One of the main ways to deal with stress is to regulate the body’s response to stress. Research has demonstrated how exercise triggers the release of neurotransmitters, such as endorphins, serotonin and dopamine, which enhance mood and promote feelings of well-being (Salmon, 2001). These neurochemical changes counteract the effects of cortisol, a stress hormone that is usually elevated in people experiencing stress. By reducing cortisol levels and increasing mood-enhancing chemicals, exercise creates a more balanced neurophysiological state that reduces symptoms of anxiety.

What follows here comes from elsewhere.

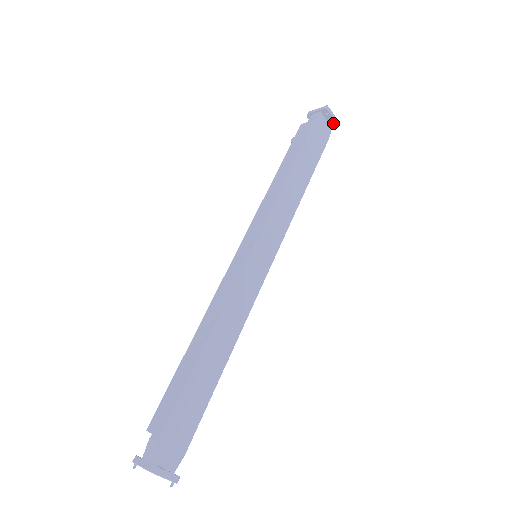
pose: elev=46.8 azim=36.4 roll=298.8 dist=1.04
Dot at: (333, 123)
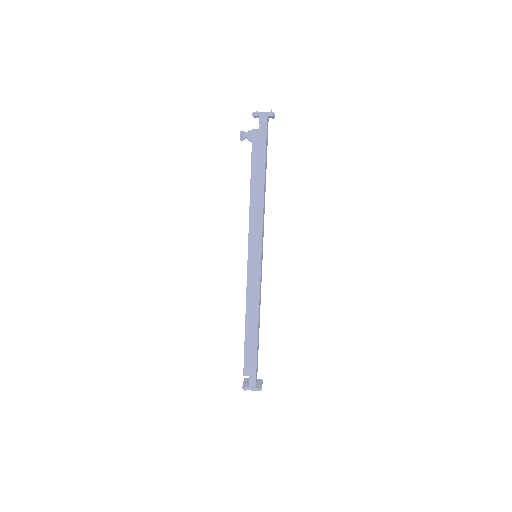
Dot at: (271, 117)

At the same time, regular physical activity has been shown to enhance cardiovascular performance, reduce muscle tension and promote relaxation by activating the parasympathetic nervous system (Salmon, 2001). These changes contribute to reduced normal reactivity to stressors, meaning that people who exercise regularly may experience lower levels of stress in response to stressful situations.
In conclusion, exercise is a scientifically supported intervention for reducing stress, working through both physiological and psychological pathways (Biddle & Ekkekakis, 2005). By modulating stress hormones, enhancing brain chemistry, improving resilience to stress, and providing psychological benefits, physical activity presents a holistic and accessible approach to managing stress (Salmon, 2001). Encouraging individuals to exercise regularly can be a valuable strategy for promoting mental well-being and effectively reducing symptoms of stress.
Effects on depression
As for depression, research has shown how exercise can also be an effective treatment (Callaghan, 2004). It is known how physical exercise protects against heart disease, diabetes, improves sleep and lowers blood pressure (Harvard Health Publishing, 2021). At the same time, through vigorous exercise the body secretes endorphins associated with good mood. However, low-intensity exercise that one can follow for a long-term period is more effective for better mental health. The reason is the production of neurotrophic proteins or growth factors. These proteins affect nerve cells by growing them and creating new connections (Harvard Health Publishing, 2021). This process takes place in the brain and as a result the person feels better. Specifically, Dr. Miller, an assistant professor at Harvard’s psychiatric school, reports how in people with depression the hippocampus, an area of the brain responsible for regulating mood, is smaller than in people without depression. It therefore points out how physical exercise helps to grow new nerve cells in the hippocampus, creating new nerve connections, which helps combat depression (Harvard Health Publishing, 2021).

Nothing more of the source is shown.